Non-steroidal anti-inflammatories (NSAIDs) - These pain reliever drugs are initially given by doctors to ease painful menstrual cramps and to control endometriosis related symptoms. They may be used long-term to manage symptoms for non-pregnant patients. They are effective at reducing implantation, are cheaper and have fewer side effects than hormonal treatments.
Oral Contraceptives (birth control pills) - These birth control pills stop ovulation, therefore suppressing the effects of estrogen on endometrial tissue. They are cheaper and have fewer side effects than other hormonal treatments.
Injectable Contraceptives - These injectable birth control drugs halt menstruation and the growth of endometrial tissue, therefore relieving the symptoms of endometriosis. They have side effects such as weight gain, depressed mood and a prolonged delay to get back regular menstrual cycles.
Gonadotropin Releasing Hormone Drugs (GnRH) analogues - These injectable drugs suppress the ovarian activity, therefore the estrogen hormone level is decreased in the body. However, GnRH agonists have side effects such as hot flashes, vaginal dryness and reversible loss of bone density.
Androgen Receptor Agonists - This reproductive hormone is a synthetic form of a male hormone androgen. It suppresses endometrial tissue and thus suppresses ovarian hormone production. A woman who is taking this drug will typically not ovulate or get regular periods. This drug has side effects that may include weight gain, hair growth and acne.
Progestin-containing intrauterine device - An intrauterine device (IUD) containing a synthetic type of progesterone (progestin) can also reduce the painful symptoms. The IUD can be left in the uterus for three to five years and can be removed if a woman wants to conceive.
Laparoscopic Surgery - During laparoscopic surgery, the surgeon inserts a thin instrument called a laparoscope through a small incision near the navel to view the endometrial tissue. Another instrument is also inserted to remove the tissue through another incision with electrical, ultrasound-generated or laser light or by cutting it out. After surgery, the surgeon will prescribe hormone medications to relieve the pain.

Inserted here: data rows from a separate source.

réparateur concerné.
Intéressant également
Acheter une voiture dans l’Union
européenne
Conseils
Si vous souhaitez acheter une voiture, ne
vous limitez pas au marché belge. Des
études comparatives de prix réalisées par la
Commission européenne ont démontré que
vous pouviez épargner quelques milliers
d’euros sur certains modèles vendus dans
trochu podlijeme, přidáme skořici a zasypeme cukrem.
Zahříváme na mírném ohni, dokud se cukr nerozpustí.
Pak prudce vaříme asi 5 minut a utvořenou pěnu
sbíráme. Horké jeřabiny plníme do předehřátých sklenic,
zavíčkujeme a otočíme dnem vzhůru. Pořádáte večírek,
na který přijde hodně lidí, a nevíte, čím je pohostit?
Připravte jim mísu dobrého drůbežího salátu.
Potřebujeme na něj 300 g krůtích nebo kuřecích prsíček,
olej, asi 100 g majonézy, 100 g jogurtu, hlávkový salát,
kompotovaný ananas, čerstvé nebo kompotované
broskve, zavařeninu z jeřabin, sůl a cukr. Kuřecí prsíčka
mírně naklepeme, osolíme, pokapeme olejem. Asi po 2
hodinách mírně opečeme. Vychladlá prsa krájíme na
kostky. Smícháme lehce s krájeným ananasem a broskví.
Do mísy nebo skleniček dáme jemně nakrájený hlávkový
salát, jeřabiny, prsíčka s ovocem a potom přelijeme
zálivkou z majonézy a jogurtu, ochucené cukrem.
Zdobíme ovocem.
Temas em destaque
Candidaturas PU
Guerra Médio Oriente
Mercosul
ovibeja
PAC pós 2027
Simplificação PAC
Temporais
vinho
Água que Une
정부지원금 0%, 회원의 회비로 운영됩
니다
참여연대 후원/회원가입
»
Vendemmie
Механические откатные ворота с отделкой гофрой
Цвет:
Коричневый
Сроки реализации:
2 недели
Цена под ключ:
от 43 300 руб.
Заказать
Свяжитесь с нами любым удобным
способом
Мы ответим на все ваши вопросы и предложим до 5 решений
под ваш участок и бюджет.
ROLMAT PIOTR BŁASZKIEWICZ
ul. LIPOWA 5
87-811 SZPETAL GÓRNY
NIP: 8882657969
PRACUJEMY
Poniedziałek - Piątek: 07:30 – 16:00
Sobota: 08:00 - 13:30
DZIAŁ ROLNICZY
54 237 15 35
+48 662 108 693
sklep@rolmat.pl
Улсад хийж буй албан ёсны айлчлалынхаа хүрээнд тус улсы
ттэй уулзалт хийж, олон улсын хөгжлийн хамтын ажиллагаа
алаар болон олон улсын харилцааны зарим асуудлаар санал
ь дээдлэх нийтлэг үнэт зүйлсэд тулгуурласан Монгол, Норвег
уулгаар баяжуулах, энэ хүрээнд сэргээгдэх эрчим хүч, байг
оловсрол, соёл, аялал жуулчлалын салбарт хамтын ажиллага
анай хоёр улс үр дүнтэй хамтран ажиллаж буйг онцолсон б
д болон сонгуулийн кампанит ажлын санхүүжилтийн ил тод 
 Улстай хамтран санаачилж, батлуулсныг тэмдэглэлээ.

Hysterectomy Surgery - This surgery is performed in the case of severe pain and when other treatments fail to treat the disease. During hysterectomy surgery, the uterus, visible implant lesions, and ovaries (in some cases) are removed and results in infertility. Hysterectomy alone may not eliminate all endometrial tissue because it can't remove tissue outside of the uterus or ovaries. Surgery to remove the uterus may not relieve the pain associated with endometriosis.
Drink enough water
Drink ginger or green Tea
Take fiber-rich foods like lentils, fruits, vegetables, chia seeds, flax seeds
Take iron-rich foods like beans, nuts, seeds, broccoli and dark leafy greens
Take essential fatty acids-rich foods like walnuts, salmons and sardines
Take antioxidant-rich foods like spinach, oranges, berries and dark chocolates
Take resveratrol-rich foods like grapes, peanuts, mulberry
Avoid dairy products
Avoid soya products
Avoid trans fat foods like fried, processed and junk foods
Avoid red meat or processed meat
Lifestyle management: Person should take the following steps to reduce symptoms:
Take prescribed medications regularly.
Do regular exercises, meditation and yoga to relax the pelvic muscles.
Use heating pads and take warm baths to relax the pelvic and abdominal muscles providing relief from cramps and pain.
Prevent constipation by consuming enough water and fiber-rich foods during endometriosis.
Massage the abdomen using castor oil and a few drops of calming essential oils like lavender and peppermint can relax the pelvic muscles.